--- Records provided ---
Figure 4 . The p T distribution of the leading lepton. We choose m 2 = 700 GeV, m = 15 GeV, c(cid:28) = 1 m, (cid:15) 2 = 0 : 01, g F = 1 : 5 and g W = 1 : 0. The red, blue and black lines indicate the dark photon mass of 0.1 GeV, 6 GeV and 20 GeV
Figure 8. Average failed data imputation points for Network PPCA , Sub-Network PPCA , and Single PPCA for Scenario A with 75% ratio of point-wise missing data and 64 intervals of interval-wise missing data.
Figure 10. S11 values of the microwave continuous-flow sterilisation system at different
---
--- Records provided ---
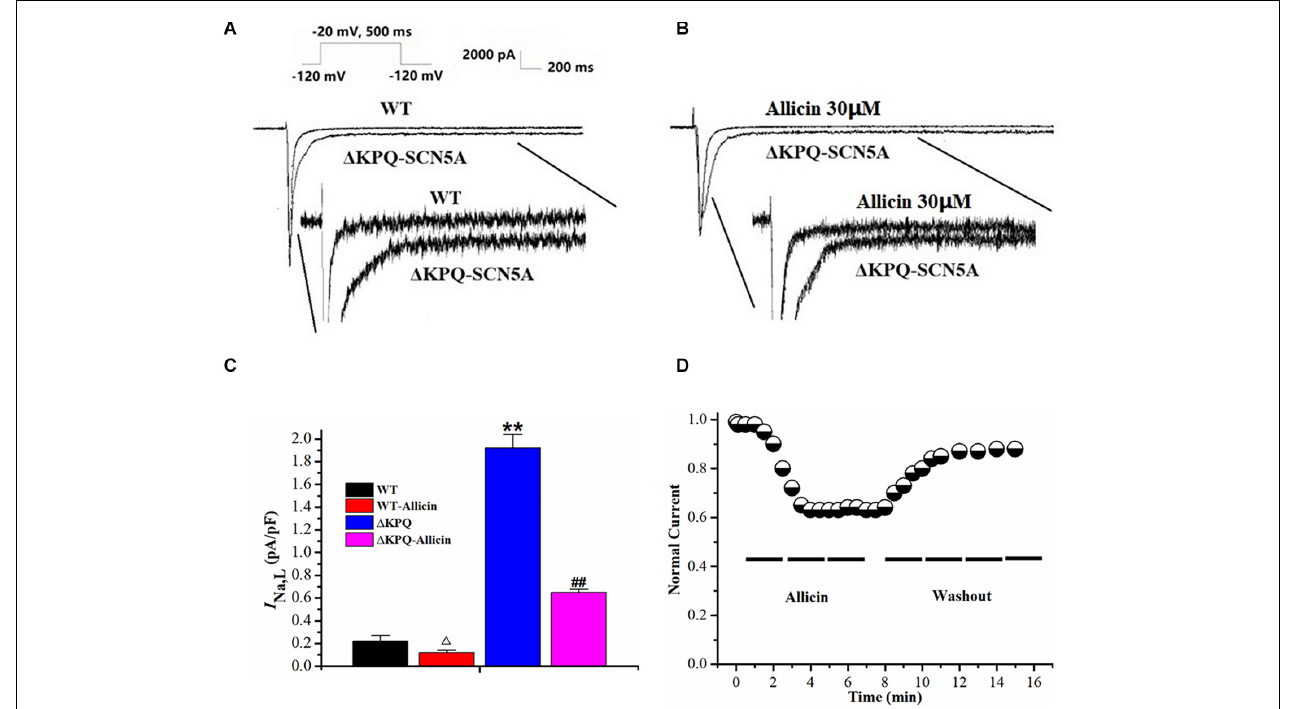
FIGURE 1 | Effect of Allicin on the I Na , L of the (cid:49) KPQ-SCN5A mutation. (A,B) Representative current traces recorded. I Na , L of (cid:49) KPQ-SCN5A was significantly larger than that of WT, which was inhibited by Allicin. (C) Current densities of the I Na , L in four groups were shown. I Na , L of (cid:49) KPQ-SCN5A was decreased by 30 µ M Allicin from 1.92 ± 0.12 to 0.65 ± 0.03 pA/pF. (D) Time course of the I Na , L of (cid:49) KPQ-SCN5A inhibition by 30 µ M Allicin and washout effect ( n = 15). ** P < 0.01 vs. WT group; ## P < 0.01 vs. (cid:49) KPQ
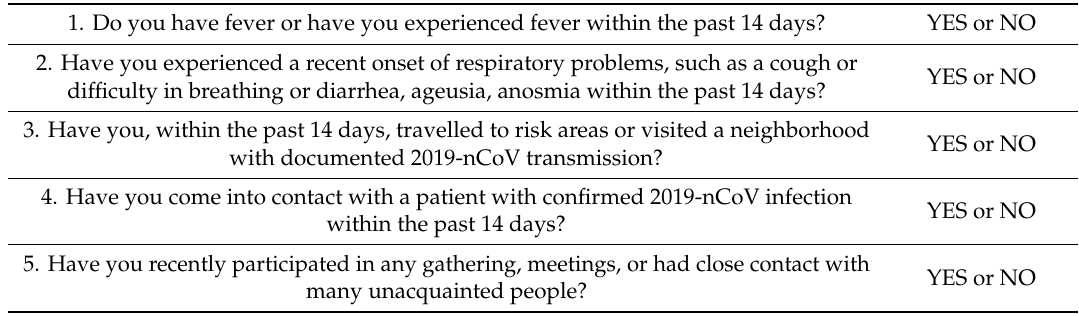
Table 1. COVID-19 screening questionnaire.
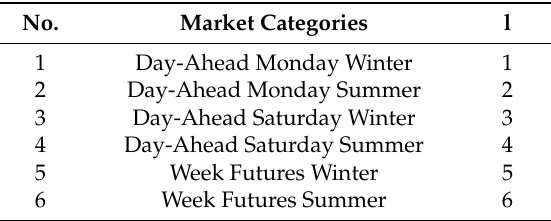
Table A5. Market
---
What needs to be done
For this task, copy every line of the material in which "Table" appears.

Result of this task
Table 1. COVID-19 screening questionnaire.
Table A5. Market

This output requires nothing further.